Good morning, Gentle Readers. A number of you have written to ask why I haven’t posted anything about the twentieth anniversary of the greatest atrocity ever visited upon this nation. The short answer is that the date has left me both heartsick and furious: too heartsick to say anything encouraging, and too furious to say anything meaningful about “where we go from here.” As for the long answer…well, suffice it to say that neither of us has the time or patience for that. So I’ll spare you.
Other commentators have said a great deal about the day today commemorates. Gerard Vanderleun produced a deep remembrance of what he saw that day. Mike Hendrix has rounded up the thoughts of several others and added his own. There’s enough there and elsewhere for your perusal. I have no need to add a great quantity of melancholy or angry verbiage to theirs, especially given how I feel about it all.
However, there’s a word ringing in my head that simply won’t go away. It’s an old “favorite,” one about which I’ve ranted in the past: should. To be more specific, I’m hearing it embedded in a past-tense phrase: what we should have done. As we’re getting quite a lot of that from other commentators, including the ones cited above, I’ll strive to keep my thoughts brief.
First, a snippet from a truly excellent thriller:
“Miss Rains?” It was the General.
“What did you know for certain after the attacks on 9/11?” he asked.
I hesitated for a moment because I thought I was being tested.
“I knew for certain on 9/11 that we were at war,” I said. “What did you know for certain on 9/11, sir?”
“That we had gotten off easy,” he said and hung up.
[Martin McPhillips, Corpse in Armor]
Both Mara Rains, the first-person protagonist of the passage above, and her shadowy interlocutor “the General” are correct. Moreover, their conclusions were easily available to anyone who dared to view the atrocity open-eyed. We were at war. The attacks on the World Trade Center and the Pentagon were just early salvoes, the worst our enemy could do to us at that moment. They were not the end of the conflict, but the beginning of its active phase.

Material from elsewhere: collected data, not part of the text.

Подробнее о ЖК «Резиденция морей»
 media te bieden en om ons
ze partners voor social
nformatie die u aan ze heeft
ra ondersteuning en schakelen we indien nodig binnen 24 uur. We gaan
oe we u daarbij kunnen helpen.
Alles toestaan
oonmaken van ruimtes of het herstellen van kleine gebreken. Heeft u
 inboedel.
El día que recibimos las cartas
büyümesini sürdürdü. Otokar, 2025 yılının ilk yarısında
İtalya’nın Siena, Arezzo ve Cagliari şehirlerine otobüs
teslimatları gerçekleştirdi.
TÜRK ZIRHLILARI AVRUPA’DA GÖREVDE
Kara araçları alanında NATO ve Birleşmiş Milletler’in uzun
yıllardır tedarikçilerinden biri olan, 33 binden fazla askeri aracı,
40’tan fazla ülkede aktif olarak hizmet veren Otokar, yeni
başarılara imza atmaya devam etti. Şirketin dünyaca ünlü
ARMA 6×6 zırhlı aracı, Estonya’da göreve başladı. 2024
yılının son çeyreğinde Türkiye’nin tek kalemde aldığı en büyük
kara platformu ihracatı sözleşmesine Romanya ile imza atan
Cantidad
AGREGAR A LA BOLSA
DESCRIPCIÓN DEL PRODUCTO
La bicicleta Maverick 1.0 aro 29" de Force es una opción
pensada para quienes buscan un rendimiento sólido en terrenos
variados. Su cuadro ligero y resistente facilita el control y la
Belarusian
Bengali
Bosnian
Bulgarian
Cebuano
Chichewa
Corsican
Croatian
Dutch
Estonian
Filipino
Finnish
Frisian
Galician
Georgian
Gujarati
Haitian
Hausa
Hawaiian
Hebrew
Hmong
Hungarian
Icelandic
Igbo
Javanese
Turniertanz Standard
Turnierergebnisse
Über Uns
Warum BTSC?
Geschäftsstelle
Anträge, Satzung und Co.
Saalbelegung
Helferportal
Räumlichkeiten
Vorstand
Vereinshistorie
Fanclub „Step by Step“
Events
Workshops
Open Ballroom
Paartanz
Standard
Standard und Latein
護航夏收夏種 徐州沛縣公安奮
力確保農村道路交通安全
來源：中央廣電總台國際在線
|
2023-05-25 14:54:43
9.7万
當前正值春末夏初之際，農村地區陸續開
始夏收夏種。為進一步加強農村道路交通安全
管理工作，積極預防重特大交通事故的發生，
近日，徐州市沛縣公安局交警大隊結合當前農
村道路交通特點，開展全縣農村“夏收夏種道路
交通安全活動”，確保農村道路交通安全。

That war began with Muhammad himself. It’s a war between the Christian-Enlightenment West and Islam. It’s now fourteen centuries long and is still going on…and we’re losing.
We’re losing because we’re unwilling to allow that we’re at war. Instead, our “leaders” prattle about “justice” and exhort us not to think badly of Muslims.
But war is not justice. War is not the imposition of a judicial procedure upon an accused wrongdoer. War does not send forth detectives to investigate nor policemen to arrest nor judges and juries to try. War is prosecuted with armies. Its aim is to break the will of the enemy: at first, by closing with and destroying its active forces; thereafter, by doing whatever is necessary to eliminate the will of the enemy nation to resist our will.
We were at war after 9/11…but we did not go to war. Our “leaders” refused to allow that we were at war. They prattled instead about “justice” and “democracy.” In particular, they told us that Islam is “a religion of peace.”
Islam is not a religion of peace. Islam is an ideology of world conquest. It aims at the subjugation of all of Mankind. Stripped of its theological trimmings, it is indistinguishable from Nazism…but wait: didn’t Adolf Hitler want to be seen as a god?
Islam has always been the open enemy of the West, the United States in particular. It will be our enemy for as long as it persists.
We cannot impose “justice” on Islam. We cannot “democratize” or “modernize” it. We certainly can’t improve its attitude toward us through immigration or trade. We can only fight it with wholesale slaughter and destruction, just as we did with Nazism and Japanese imperialism.
Only two commentators took that view, unabashedly and unapologetically, after September 11, 2001. One was Ann Coulter:
We should invade their countries, kill their leaders, and convert them to Christianity. We weren’t punctilious about locating and punishing only Hitler and his top officers. We carpet-bombed German cities; we killed civilians. That’s war. And this is war.
The other was this clown. If you don’t recall what he said on that occasion, here’s the meat of it:
I saw and spoke to many people that day. Gripped with shock from the events, many had nothing to offer but tears. Those who could articulate their feelings were nearly unanimous about them:
“Kill them all.”
It was a sentiment I shared with a degree of passion and a wholeness of heart that I’d once reserved for the people and things I loved.
He meant every word of it. He still means it all today. But do have a nice day.